Walk Through Fire (Chaos #4)(115)
That was very sweet.
But it wasn’t the relief I expected it to be.
“I... um... this is a big decision,” I noted.
“Not anymore since it’s made.”
He hadn’t been a steamroller before when making decisions.
Then again, he had me then; he never thought he’d lose me, so he didn’t need to steamroll anything.
Cautiously, I shared, “We should get to know each other again, Low.”
“Came to you yesterday pissed as all shit. I know ’cause I saw you lose it, freaked at how pissed I was. But you lost that and got in my face. Told you all there was to know about the bad of the last twenty years with the Club. You took it in, let me f*ck you on your couch and, when I got you to bed, you were out in five seconds tellin’ me none of that shit was f*ckin’ with your brain. Millie, you’re an old lady. Doesn’t matter what you wear or where you live; it’s just in you. That shit happens when you fall for a biker and you got what it takes. You fell for a biker and never dug yourself out to find somethin’ else. There’s nothin’ more I need to know.”
“You seem to have an answer for everything,” I remarked, and his lips twitched.
“That’s ’cause I have an answer for everything.”
I frowned and replied, “You’re also egotistical.”
He started chuckling but asked through it, “Babe, you wanna sleep alone?”
I absolutely did not.
I decided not to answer.
He knew my answer.
“Right,” he stated. Then, “You work. I got my thing I do. We eat together. We f*ck. We go to bed together. We get up. We f*ck. You do your thing. I do mine. And repeat. Why would we do any of that without my clothes in your closet?”
I looked to his throat, muttering, “Apparently he does have an answer for everything.”
At that, he didn’t speak.
He just laughed.
I found that annoying but only annoying in the way any man who actually had a rational answer for everything would be annoying to a woman.
So I did not laugh.
I asked, “Are we done? Because I have the plans for a sweet-sixteen party to go over and that’s not gonna happen in this kitchen.”

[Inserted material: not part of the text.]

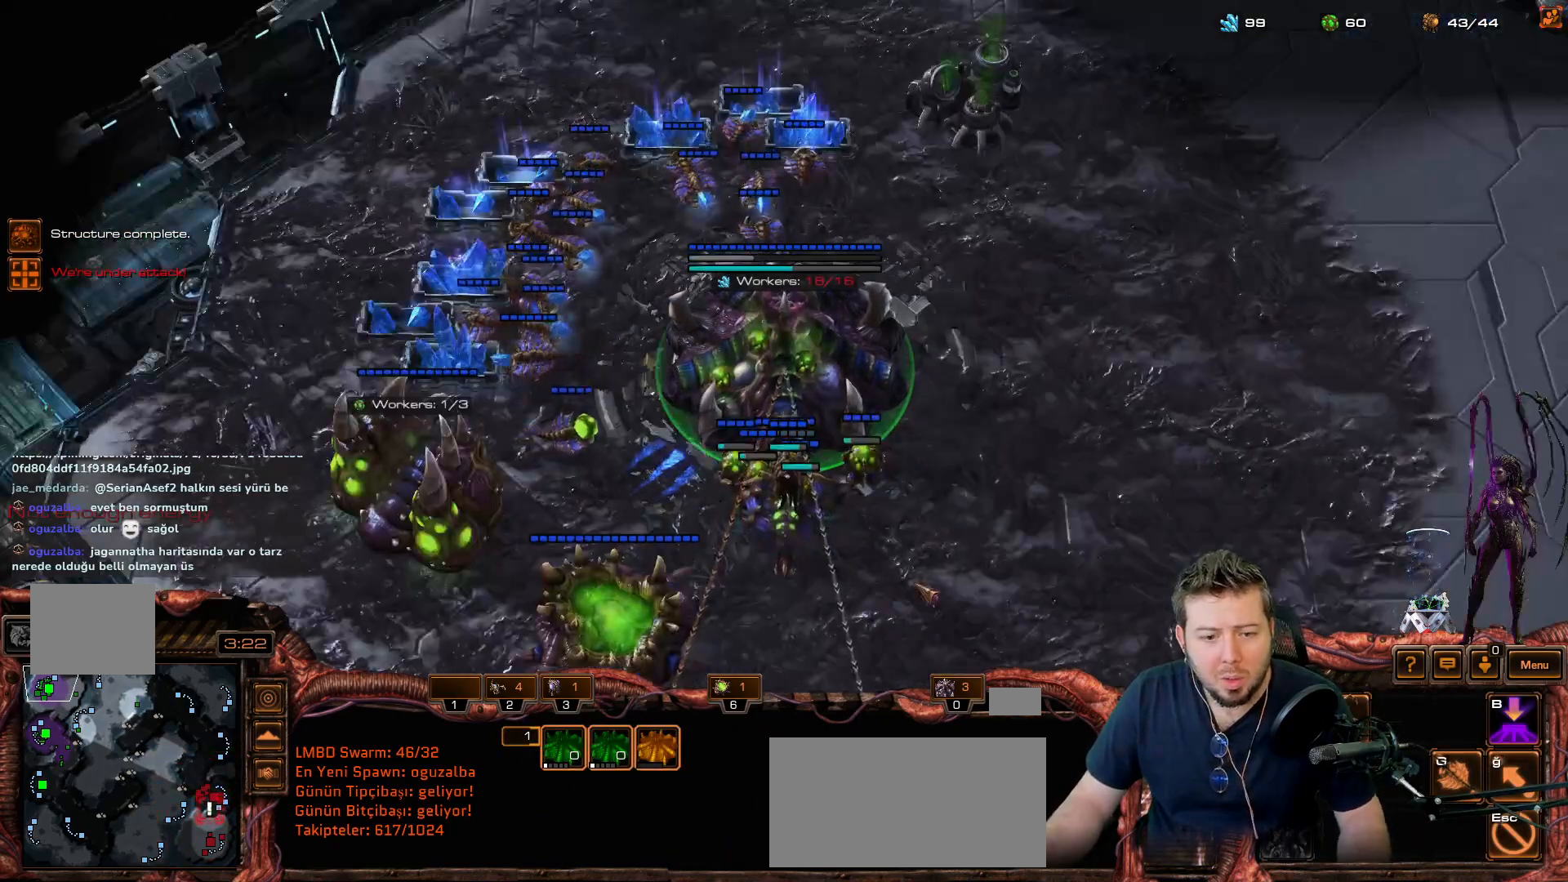
{"keys": [], "mouse_move": "up-left", "events": []}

He was still smiling when he replied, “We’re done.
I rolled up on my toes, touched my mouth to his, rolled back, and broke from his arms to move to my coffee mug.
I retrieved it and walked to the back door, murmuring, “Have a good day, Snooks.”
“Back at ya,” he replied when I had my hand to the handle.
I looked to him.
Very faded jeans. The blue Henley.
He’d retrieved his coffee as well.
He looked comfortable in my kitchen. Not like he belonged, say, should someone need a model to use to take a photo in order to advertise my fabulous marble countertops.
But like he belonged because those countertops and the entire kitchen were mine.
And he was too.
“Love you, Low,” I said quietly.
His face was turned away, mug to his lips, but his eyes were cast to the side and on me when I spoke.
After I said what I said, his expression softened, he dropped the mug, and replied, “Back at ya.”
I grinned at him.
Then I opened the door, walked through, and went to work.
* * *
My cell on my desk chimed. I looked from Justine, sitting across from me going over the formal offer I’d typed out, Rafferty crawling around on my office floor, and turned my eyes to my phone.
At what I saw, I snatched it up, slid my finger on the screen, and read the entire text.
“Hang on, babe,” I muttered to Justine.
“Sure,” she muttered back, then louder, “Raff, baby boy, no on the trash bin.”
Rafferty reached out from crawling position, latched on to the side of my trash bin, and pulled it to him.
Wads of paper flew out.
Raff squealed with delight.
Justine moved to deal with the trash I didn’t care that Raff was reorganizing.
I hit the buttons to make the call I needed to make and put my phone to my ear, telling Justine, “Don’t worry about it. You know I don’t care.”
“Babe,” Logan answered a beat after I said my last word.
It was my turn to squeal with delight.
“The kitties are ready to pick up!”
“Yee ha!” Justine cried.
Rafferty rolled to his diapered tush and clapped his hands, or tried. He missed a lot but it was a good effort.
Logan’s voice was filled with humor when he said in my ear, “When?”
“This evening. Any time after six.”
“You got the shit?” he asked.
“What shit?” I asked back.
“Litter box. Food. Shit like that.”
I didn’t have the shit.
I needed the shit.
I glanced at my day’s to-do list.
Then I asked, “Uh... could you pick up the shit?”
There was a moment of silence before, still with humor but also with some resignation, he gave me the answer old Logan (who was very much like new Logan) would give.
“I’ll pick up the shit.”
“Thanks, Snooks,” I murmured, liking that he was going to pick up the shit. Then I ordered, “Kitty chow, not adult food. And that clumping litter, not anything that’s cheap. I saw online they have one that attracts kittens for litter training. Find that one. If you can’t, find one that might combat odors. And cute kitty bowls. Ones that match the house. Oh! And toys. Ones with feathers and stuff like that.”